Friday, March 01, 2002

e-z come, e-z go?

I received a violation notice in the mail from the E-Z pass Regional Authority in late December from a trip that I had made to New Jersey during the Thanksgiving holiday. Coming in to Delaware across the Delaware Memorial Bridge, I got into a poorly marked "e-z pass only" lane, and there was no one there to take the three dollars I was holding in my hand. I stopped my car at the booth, only to see cars in my rear-view lining up behind me, and at the sound of the first honk, I drove on.

The notice asked for the three dollars, plus another $25 dollars administrative fee. The temptation was to send them three dollars, and send a nasty letter to Governor Minner, the Wilmington News Journal, and the e-z pass authority. The letter required that the money be sent in within 15 days of the date of the notice. Fourteen days had already passed when I received their letter.

I held on to the letter for a couple of days, considering all possible options, and then figured that it wasn't worth arguing over, and facing the possibility of additional fines leveled against me from some faceless multi-state agency. The check went out in the mail.

I recently had to make a number of trips within Delaware using a car that had an e-z pass, and the convenience it brought was great. And then I heard from a friend how she had mistakenly driven through a wrong lane, an e-z pass lane, and couldn't back up to drive through the correct one. In a panic, she called the police on her cell phone immediately afterwards. They told her to keep on going, and that she would probably receive a notice in the mail, and should just pay it when it came. A few miles down the road, she saw a number of police cars ahead with their lights flashing, and thought that she was the subject of a roadblock. She said she was envisioning being arrested in front of her young children. The squad cars were for an accident ahead, and she passed without incident.

It seems like New Jersey is also experiencing some problems with E-Z pass.
Since E-ZPass was launched in November 1998, the state has taken in $13.3 million in fines but has spent $19.2 million to collect the money, she said. Officials originally projected that $190.7 million would be collected from 1999 through 2001.

So far, some 5.2 million toll violation notices have been sent out, but only 520,000 people, 10 percent of those cited, have responded by paying fines, Scaccetti said. "We have no enforcement mechanism," she said. "We do not have a collection agency involved."

One reason is the equipment used to detect that a vehicle with an E-ZPass electronic tag, known as a transponder, has gone through a toll plaza is faulty. About 10 percent of vehicles scanned are flagged as toll violators when, in fact, many are not, Scaccetti said.
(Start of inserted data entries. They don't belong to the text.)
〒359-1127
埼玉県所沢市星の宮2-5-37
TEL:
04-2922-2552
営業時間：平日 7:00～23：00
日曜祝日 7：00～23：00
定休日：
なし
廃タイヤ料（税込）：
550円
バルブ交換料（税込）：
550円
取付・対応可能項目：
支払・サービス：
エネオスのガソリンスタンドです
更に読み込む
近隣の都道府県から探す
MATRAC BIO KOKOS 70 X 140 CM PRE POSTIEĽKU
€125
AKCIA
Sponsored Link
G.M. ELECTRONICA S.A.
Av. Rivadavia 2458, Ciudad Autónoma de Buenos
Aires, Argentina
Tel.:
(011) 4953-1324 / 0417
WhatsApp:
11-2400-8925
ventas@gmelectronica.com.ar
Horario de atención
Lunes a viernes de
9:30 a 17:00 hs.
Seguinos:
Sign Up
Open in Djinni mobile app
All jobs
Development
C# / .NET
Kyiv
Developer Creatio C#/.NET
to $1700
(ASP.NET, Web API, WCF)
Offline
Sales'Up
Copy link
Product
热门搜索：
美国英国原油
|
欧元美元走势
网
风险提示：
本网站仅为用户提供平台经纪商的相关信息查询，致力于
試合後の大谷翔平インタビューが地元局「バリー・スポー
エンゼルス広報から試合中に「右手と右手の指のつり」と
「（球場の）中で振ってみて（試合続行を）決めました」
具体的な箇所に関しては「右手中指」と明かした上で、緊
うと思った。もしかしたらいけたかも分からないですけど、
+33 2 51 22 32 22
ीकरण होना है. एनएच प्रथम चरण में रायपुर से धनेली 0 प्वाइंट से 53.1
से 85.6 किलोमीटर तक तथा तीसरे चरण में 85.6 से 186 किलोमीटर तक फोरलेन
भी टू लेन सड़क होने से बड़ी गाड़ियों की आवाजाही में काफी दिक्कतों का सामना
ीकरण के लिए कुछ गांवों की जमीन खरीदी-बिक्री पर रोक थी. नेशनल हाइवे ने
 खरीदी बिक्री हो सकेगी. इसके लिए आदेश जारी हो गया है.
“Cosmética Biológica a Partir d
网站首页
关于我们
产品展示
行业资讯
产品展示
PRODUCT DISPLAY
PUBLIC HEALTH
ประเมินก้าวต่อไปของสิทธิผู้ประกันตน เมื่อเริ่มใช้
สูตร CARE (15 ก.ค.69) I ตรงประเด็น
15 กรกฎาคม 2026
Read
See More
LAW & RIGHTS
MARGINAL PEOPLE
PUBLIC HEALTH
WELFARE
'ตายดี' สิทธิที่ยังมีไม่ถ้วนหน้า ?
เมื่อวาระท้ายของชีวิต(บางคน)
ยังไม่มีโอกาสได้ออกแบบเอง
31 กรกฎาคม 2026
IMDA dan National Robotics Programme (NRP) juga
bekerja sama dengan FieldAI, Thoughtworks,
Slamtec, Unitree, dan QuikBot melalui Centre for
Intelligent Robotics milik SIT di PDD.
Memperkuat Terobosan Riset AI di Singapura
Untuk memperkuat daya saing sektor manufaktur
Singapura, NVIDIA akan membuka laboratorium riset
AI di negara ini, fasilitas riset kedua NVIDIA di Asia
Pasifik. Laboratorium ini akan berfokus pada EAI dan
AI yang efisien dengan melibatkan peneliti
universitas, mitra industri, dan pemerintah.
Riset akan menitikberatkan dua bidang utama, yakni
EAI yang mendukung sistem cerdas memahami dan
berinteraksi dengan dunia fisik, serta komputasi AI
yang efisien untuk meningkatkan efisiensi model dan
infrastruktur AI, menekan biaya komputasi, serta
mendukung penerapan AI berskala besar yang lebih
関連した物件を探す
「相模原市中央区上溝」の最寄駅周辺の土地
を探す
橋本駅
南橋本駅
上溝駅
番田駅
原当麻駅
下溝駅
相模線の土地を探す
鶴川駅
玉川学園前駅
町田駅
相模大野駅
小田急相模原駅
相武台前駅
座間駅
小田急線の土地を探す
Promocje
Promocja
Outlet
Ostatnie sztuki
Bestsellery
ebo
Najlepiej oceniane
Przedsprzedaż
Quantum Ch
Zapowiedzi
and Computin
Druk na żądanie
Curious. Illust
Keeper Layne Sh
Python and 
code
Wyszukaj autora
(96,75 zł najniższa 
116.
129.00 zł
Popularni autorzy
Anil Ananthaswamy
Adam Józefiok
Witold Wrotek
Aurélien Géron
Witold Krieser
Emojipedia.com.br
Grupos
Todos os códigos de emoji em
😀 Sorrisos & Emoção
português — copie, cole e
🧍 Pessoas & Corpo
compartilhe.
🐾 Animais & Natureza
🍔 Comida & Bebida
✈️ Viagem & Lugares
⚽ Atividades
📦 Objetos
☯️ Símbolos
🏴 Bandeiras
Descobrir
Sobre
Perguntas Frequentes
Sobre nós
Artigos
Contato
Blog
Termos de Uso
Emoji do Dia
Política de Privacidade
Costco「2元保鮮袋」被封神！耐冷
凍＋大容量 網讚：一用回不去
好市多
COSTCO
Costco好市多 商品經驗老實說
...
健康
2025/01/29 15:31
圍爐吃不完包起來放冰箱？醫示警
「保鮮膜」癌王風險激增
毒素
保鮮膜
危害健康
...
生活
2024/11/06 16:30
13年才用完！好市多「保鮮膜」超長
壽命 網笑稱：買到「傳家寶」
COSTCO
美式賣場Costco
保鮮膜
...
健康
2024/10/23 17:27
She said the consortium is reluctant to engage a collection agency until equipment flaws are worked out.
I hope that they do get their equipment fixed, and the e-z pass program working correctly. But until they mark their lanes more clearly, and until there is a way set in place to appeal administrative fees imposed, and a responsible government body becomes attached to the program, I don't expect citizens of New Jersey care too much about paying the E-Z Pass Authority.